The biggest financial technology players - Fiserv, TSYS, Metavante, NCR and Diebold - are certainly feeling the industry's pain, at least when it comes to their stock prices. But the news for IT vendors is not universally bad. Many of those that play to the weaknesses exposed by the current crisis, or offer significant savings through outsourcing, are reporting business as usual, and some are reporting record quarters.
Who's coming out on top? Financially strong vendors in the areas of risk management, customer relationship management, outsourced security, integration specialists and infrastructure tools. "The vendors that are going to do well are those that are viewed as quality vendors...most important is going to be a strong capital position," says Jeanne Capachin, research vp for global banking at Financial Insights. "Also important will be having a suite of solutions that make them more recession proof."
Whether you consider risk management technologies to be recession proof, or the cause of the recession, the fact is that vendors in this space are racking up record quarters and reporting strong pipelines. Archer Technologies, which dominates the financial services market in enterprise governance, risk and compliance products, says the third quarter was the company's strongest to date. "And our fourth quarter numbers are going to top that," says Jon Darbyshire, president and CEO of Archer.

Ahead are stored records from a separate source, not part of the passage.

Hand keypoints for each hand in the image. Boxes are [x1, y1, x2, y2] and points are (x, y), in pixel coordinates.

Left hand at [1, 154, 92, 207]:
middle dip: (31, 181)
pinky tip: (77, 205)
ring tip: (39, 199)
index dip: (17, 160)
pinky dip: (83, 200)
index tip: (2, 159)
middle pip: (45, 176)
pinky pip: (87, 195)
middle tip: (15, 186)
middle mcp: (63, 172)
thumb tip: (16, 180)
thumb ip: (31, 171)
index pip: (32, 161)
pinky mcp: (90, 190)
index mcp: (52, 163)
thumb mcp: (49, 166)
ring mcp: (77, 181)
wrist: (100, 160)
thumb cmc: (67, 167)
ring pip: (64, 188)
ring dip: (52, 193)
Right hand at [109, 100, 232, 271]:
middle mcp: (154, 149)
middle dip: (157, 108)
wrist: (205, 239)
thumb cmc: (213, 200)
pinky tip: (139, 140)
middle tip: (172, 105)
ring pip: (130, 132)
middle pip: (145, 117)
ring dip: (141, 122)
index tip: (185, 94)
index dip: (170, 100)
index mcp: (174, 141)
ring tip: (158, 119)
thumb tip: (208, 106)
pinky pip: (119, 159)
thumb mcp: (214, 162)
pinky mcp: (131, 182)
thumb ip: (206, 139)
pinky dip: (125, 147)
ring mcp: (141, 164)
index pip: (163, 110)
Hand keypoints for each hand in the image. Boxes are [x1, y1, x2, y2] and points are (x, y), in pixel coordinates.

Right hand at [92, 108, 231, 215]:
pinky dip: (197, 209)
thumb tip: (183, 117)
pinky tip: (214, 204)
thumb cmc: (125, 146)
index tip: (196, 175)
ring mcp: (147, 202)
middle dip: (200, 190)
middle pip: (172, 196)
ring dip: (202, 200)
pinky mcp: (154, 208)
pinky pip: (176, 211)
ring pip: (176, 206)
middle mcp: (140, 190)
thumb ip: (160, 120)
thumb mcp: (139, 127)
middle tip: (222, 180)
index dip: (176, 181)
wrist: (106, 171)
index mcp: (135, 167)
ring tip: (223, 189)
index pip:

How strong is the pent-up demand? At a recent series of user group meetings, privately held Archer surveyed 400 customers and found that only six percent had fully implemented an enterprise risk program, but 82 percent cited risk mitigation and regulatory compliance as top priorities for the organization.
Where vendors are feeling some friction is customers' due diligence processes, with increased attention paid to cash flow and financial statements. "They're not wanting to do business with companies they feel could have an issue," Darbyshire says, noting at the same time that clients are taking longer to pay their bills.
The massive consolidation that's already underway, and the likelihood that large and medium-sized deals will continue as institutions take advantage of the Federal bailout, bodes well for integration specialists such as Axway and Sterling Commerce. Middleware vendor Axway, with 1,500 financial services customers, says its pipeline remains strong because institutions need to integrate after a deal. "On the corporate wholesale side, consolidation has been one of the primary things that has affected us," says Dave Bennett, CTO at Axway.
Infosys, which provides IT consulting and outsourcing services, says its $600 million financial services outsourcing business - what Madan Mohan, avp of the banking and capital markets division calls their "run-the-bank" work - is holding steady through the downturn. But the "change-the-bank" work, which typically incorporates application development and other kinds of discretionary spending is slowing. Still, the company is projecting 13-to-15 percent growth for the full year.
Security is "always, perennially, a good place to be," Capachin says. Brad Miller, CEO of Perimeter eSecurity, says companies like his that offer security-as-a-service are a CFO's dream because they don't require a capital expenditure, and are therefore faring well in a time when CIOs are under pressure to cut budgets. "Our type of business loves financially motivated clients; the more financially motivated they are the happier we are."